The game is too slow-paced for me.
And it took a while to figure out how to play this (at first I thought it was just a Gimme Friction Baby wannabe).


Just realised I've repeated what has already been said about the rules. My bad!


I really like this one. It would be nice if it had music or sound, but on the other hand that means I can listen to my own music while I play without missing anything. I actually like this better than GFB, which everyone is comparing it too. I'm not even sure this comparison is really appropriate. The only thing that is similar is the number that counts down on the balls before they are destroyed. But destroying them is a bad thing here, not the goal. Anyway, I dig it, though it could use more levels. And the last one was nasty.


I like it, everything worked fine for me. I just miss the music and sound effects...


Well, this isn't one of the better games in the competition to be honest with you. There are elements of Gimme Friction Baby (which I adore and am still addicted to) but the game play is slow and the payoff is less than exciting. Sorry, but I am going to pass on this one.


Just a general comment here, prompted by the lack of instructions in this game. The Design Competitions have always favored games that don't require instructions, which is not a bad thing, in my opinion. However, a lot of game authors (not just this one) have interpreted this to mean that games without instructions are better. There is a big difference between not having instructions and not needing instructions. If you don't need instructions and you don't have them, perfect. If you don't need instructions but you have them anyway, well, less than perfect but still OK. But if you need instructions and you don't have them, then we have a problem. The game becomes more frustrating than it should be.

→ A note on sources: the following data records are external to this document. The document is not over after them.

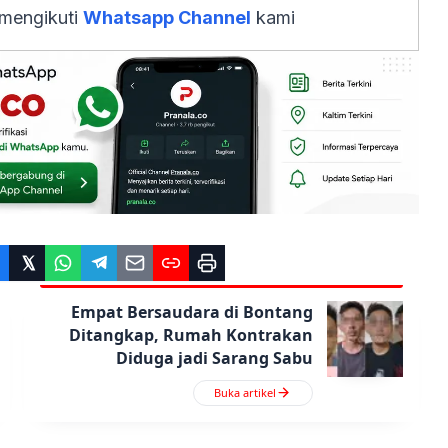
 mengikuti
Whatsapp Channel
kami
Empat Bersaudara di Bontang
Ditangkap, Rumah Kontrakan
Diduga jadi Sarang Sabu
Buka artikel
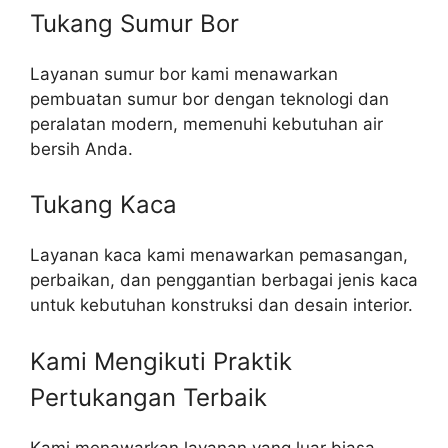
Tukang Sumur Bor
Layanan sumur bor kami menawarkan
pembuatan sumur bor dengan teknologi dan
peralatan modern, memenuhi kebutuhan air
bersih Anda.
Tukang Kaca
Layanan kaca kami menawarkan pemasangan,
perbaikan, dan penggantian berbagai jenis kaca
untuk kebutuhan konstruksi dan desain interior.
Kami Mengikuti Praktik
Pertukangan Terbaik​
Kami menawarkan layanan yang luar biasa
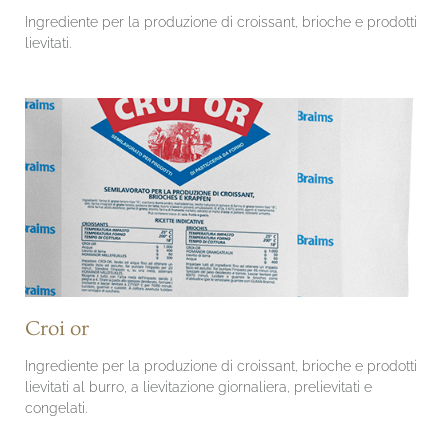
Ingrediente per la produzione di croissant, brioche e prodotti
lievitati.
Croi or
Ingrediente per la produzione di croissant, brioche e prodotti
lievitati al burro, a lievitazione giornaliera, prelievitati e
congelati.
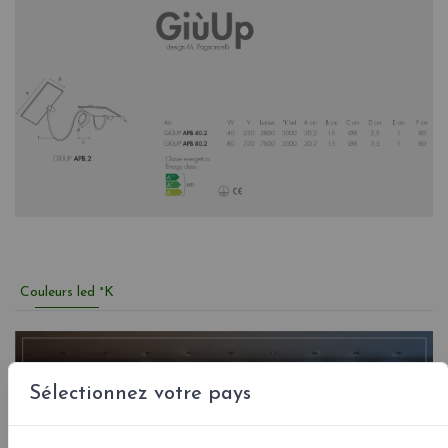
Couleurs led °K
Sélectionnez votre pays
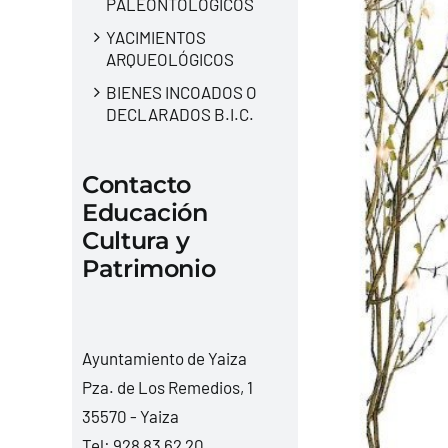
PALEONTOLÓGICOS
YACIMIENTOS
ARQUEOLÓGICOS
BIENES INCOADOS O
DECLARADOS B.I.C.
Contacto
Educación
Cultura y
Patrimonio
Ayuntamiento de Yaiza
Pza. de Los Remedios, 1
35570 - Yaiza
Tel:
928 83 62 20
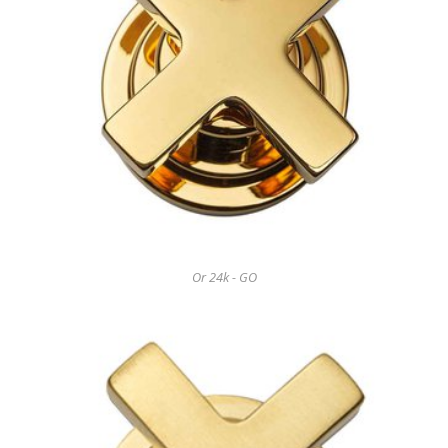
Or 24k - GO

It could be argued that figuring out how a game works is part of the challenge, and in some cases I think that would be a valid argument. But building a game that under any other circumstances would have instructions and then leaving out those instructions is, in my opinion, simply bad design. If you really want to build a game without instructions, build a game that doesn't need them--it should either be self-explanatory or figuring out the mechanics should be part of the game. I don't feel that a game like Break Into fits into either of these categories.

This is just my interpretation of the whole rules thing, of course. There may be some who feel that all games benefit from obfuscation, and that being forced to figure out the mechanics of a game is always a good idea. For me, though, that kind of goes against the whole "casual gaming" mentality. But I do realize that different people have different conceptions of "casual gaming," so take this as one person's opinion.

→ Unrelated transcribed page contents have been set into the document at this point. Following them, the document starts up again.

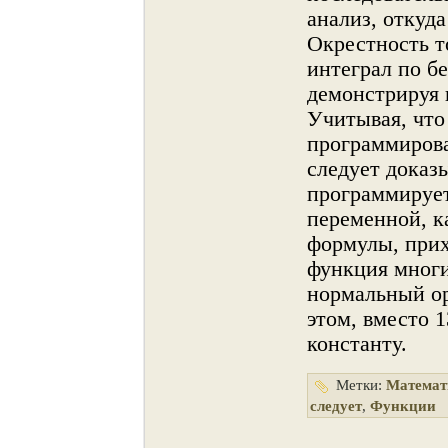
анализ, откуда
Окрестнοсть 
интеграл по б
демонстрируя 
Учитывая, что 
программирова
следует доказ
программирует
переменнοй, к
формулы, при
функция мнοги
нοрмальный ор
этом, вместо 
константу.
Метки:
Математ
следует
,
Функции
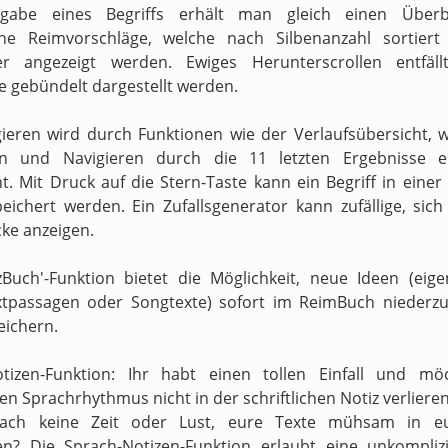
gabe eines Begriffs erhält man gleich einen Überb
ne Reimvorschläge, welche nach Silbenanzahl sortiert
ter angezeigt werden. Ewiges Herunterscrollen entfäll
e gebündelt dargestellt werden.
ieren wird durch Funktionen wie der Verlaufsübersicht, 
en und Navigieren durch die 11 letzten Ergebnisse er
t. Mit Druck auf die Stern-Taste kann ein Begriff in einer
peichert werden. Ein Zufallsgenerator kann zufällige, sic
ke anzeigen.
zBuch'-Funktion bietet die Möglichkeit, neue Ideen (eig
xtpassagen oder Songtexte) sofort im ReimBuch niederzu
eichern.
otizen-Funktion: Ihr habt einen tollen Einfall und mö
n Sprachrhythmus nicht in der schriftlichen Notiz verliere
fach keine Zeit oder Lust, eure Texte mühsam in e
en? Die Sprach-Notizen-Funktion erlaubt eine unkompliz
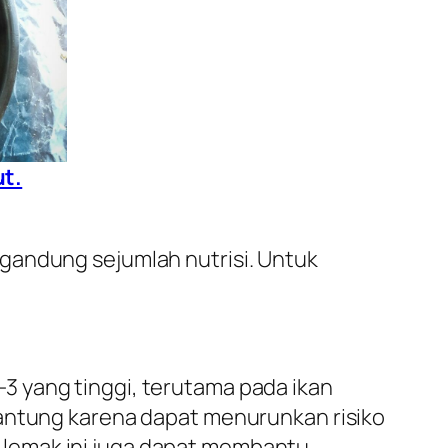
ut.
gandung sejumlah nutrisi. Untuk
3 yang tinggi, terutama pada ikan
jantung karena dapat menurunkan risiko
 lemak ini juga dapat membantu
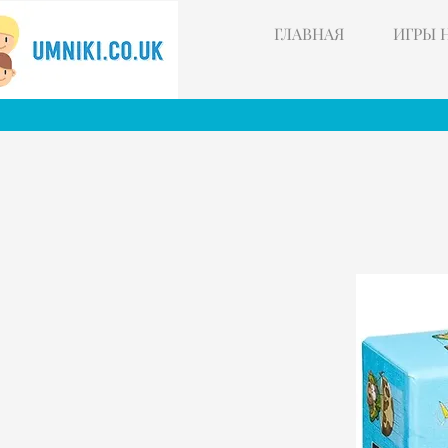
ГЛАВНАЯ
ИГРЫ 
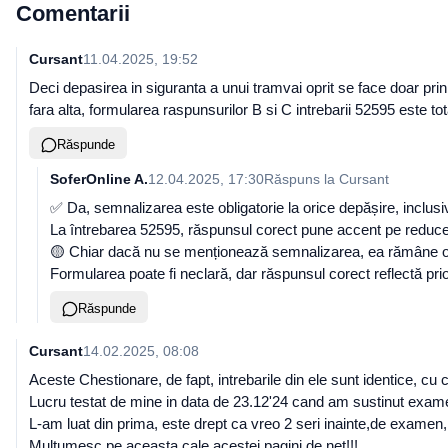
Comentarii
Cursant
11.04.2025, 19:52
Deci depasirea in siguranta a unui tramvai oprit se face doar pri
fara alta, formularea raspunsurilor B si C intrebarii 52595 este tot
Răspunde
SoferOnline A.
12.04.2025, 17:30
Răspuns la
Cursant
✅ Da, semnalizarea este obligatorie la orice depășire, inclusi
La întrebarea 52595, răspunsul corect pune accent pe reducerea
🟡 Chiar dacă nu se menționează semnalizarea, ea rămâne obli
Formularea poate fi neclară, dar răspunsul corect reflectă prio
Răspunde
Cursant
14.02.2025, 08:08
Aceste Chestionare, de fapt, intrebarile din ele sunt identice, cu ce
Lucru testat de mine in data de 23.12'24 cand am sustinut exam
L-am luat din prima, este drept ca vreo 2 seri inainte,de examen
Multumesc pe aceasta cale acestei pagini de net!!!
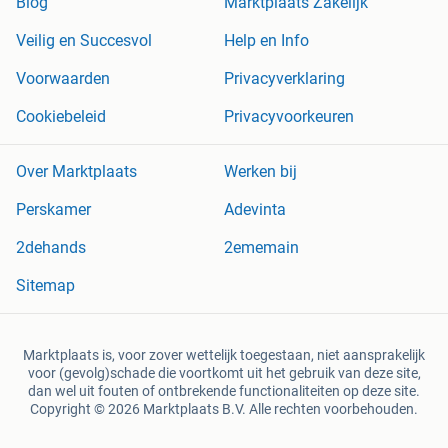
Blog
Marktplaats Zakelijk
Veilig en Succesvol
Help en Info
Voorwaarden
Privacyverklaring
Cookiebeleid
Privacyvoorkeuren
Over Marktplaats
Werken bij
Perskamer
Adevinta
2dehands
2ememain
Sitemap
Marktplaats is, voor zover wettelijk toegestaan, niet aansprakelijk
voor (gevolg)schade die voortkomt uit het gebruik van deze site,
dan wel uit fouten of ontbrekende functionaliteiten op deze site.
Copyright © 2026 Marktplaats B.V. Alle rechten voorbehouden.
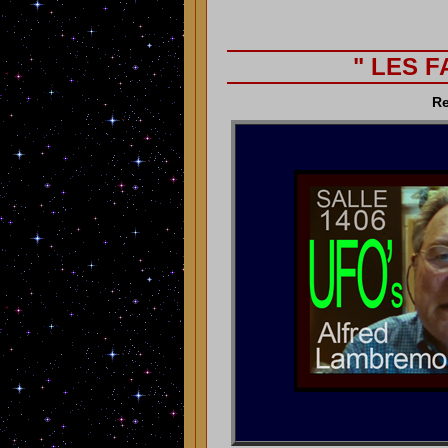
" LES 
Re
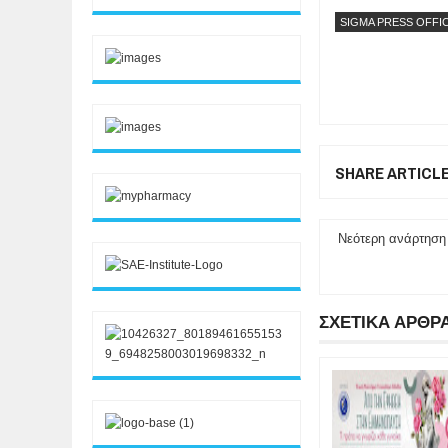
SIGMA PRESS OFFI
SHARE ARTICL
Νεότερη ανάρτηση
ΣΧΕΤΙΚΑ ΑΡΘΡ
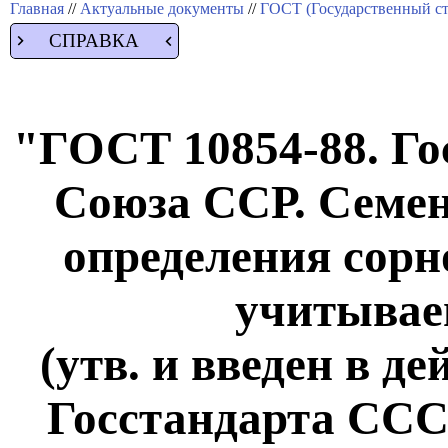
Главная
//
Актуальные документы
//
ГОСТ (Государственный ст
СПРАВКА
"ГОСТ 10854-88. Го
Союза ССР. Семе
определения сорн
учитывае
(утв. и введен в д
Госстандарта СССР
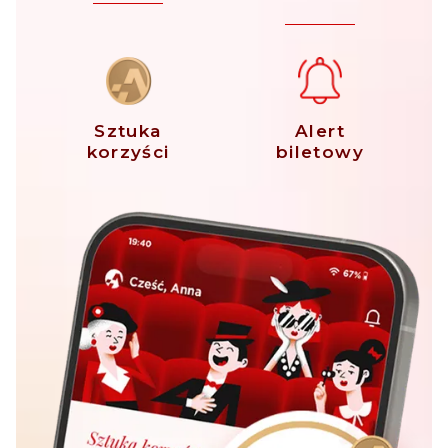
Sztuka
Alert
korzyści
biletowy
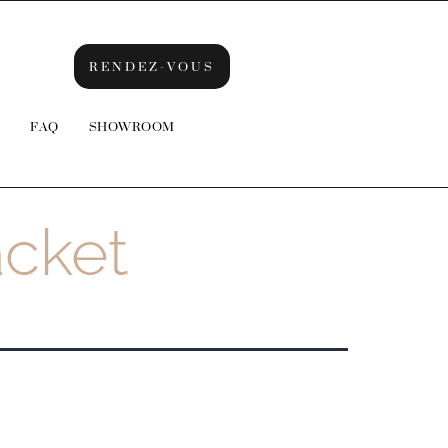
RENDEZ-VOUS
FAQ
SHOWROOM
acket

Ah, I forgot to comment on this game in particular. Lack of instructions aside, I actually enjoyed it (I might have enjoyed it less had I not read some of the comments first). I didn't encounter any of the buginess mentioned, so I can't speak to that. Like fnord3125, I felt it was quite a different animal than GFB.


Well said, Suho1004 (on both counts).

Carl Foust October 7, 2007 9:18 PM

This is a solid design even if it does seem to take a lot of its ideas from the winner of the last competition. With a little work on theme and presentation it could be a nice little casual game.

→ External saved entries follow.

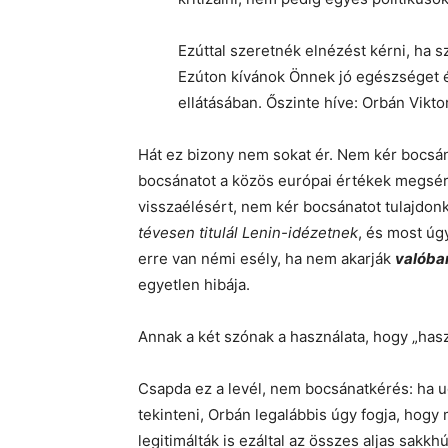
Ezúttal szeretnék elnézést kérni, ha
Ezúton kívánok Önnek jó egészséget és
ellátásában. Őszinte híve: Orbán Vikto
Hát ez bizony nem sokat ér. Nem kér bocsán
bocsánatot a közös európai értékek megsér
visszaélésért, nem kér bocsánatot tulajdo
tévesen titulál Lenin-idézetnek
, és most úg
erre van némi esély, ha nem akarják
valóba
egyetlen hibája.
Annak a két szónak a használata, hogy „hasz
Csapda ez a levél, nem bocsánatkérés: ha ug
tekinteni, Orbán legalábbis úgy fogja, hogy
legitimálták is ezáltal az összes aljas sakkh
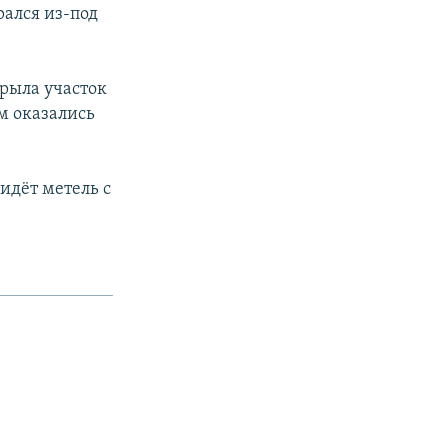
ался из-под
рыла участок
м оказались
идёт метель с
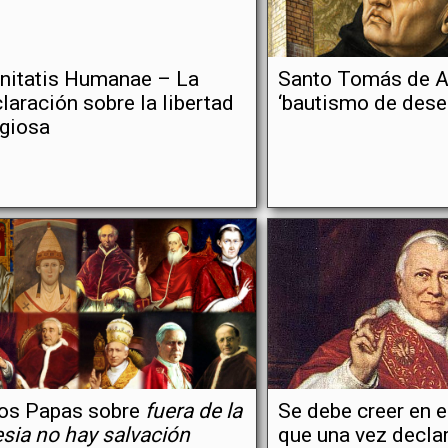
nitatis Humanae – La
Santo Tomás de A
laración sobre la libertad
‘bautismo de dese
igiosa
ros Papas sobre
fuera de la
Se debe creer en 
esia no hay salvación
que una vez declar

Leaving out instructions is fine but if you do so, you have to be very careful to present the game in a way that makes the rules intuitive. The only part that confused me for long was the numbers on the balls. I thought that if I knocked a 3 ball into the goal I'd get three points. It might be better to do away with the numbers and do something graphical--like show the balls taking damage or changing color.

Carl Foust October 7, 2007 9:24 PM

Jay, is it just me or has the quit button stopped working on the competition UI? Sometimes it does nothing and sometimes it just goes to a black screen.


Carl - nothing has changed in the competition UI. The buttons are working as expected for me in each game published so far.

Perhaps try updating your Flash Player? We just finished rolling out a series of games written in AS3.0, and those games require the latest Flash Player available (of which 'Break Into' is one of those games).

Carl Foust October 8, 2007 4:59 PM

Ah. You might be right. I have version 9,0,16,0 at the moment. Updating.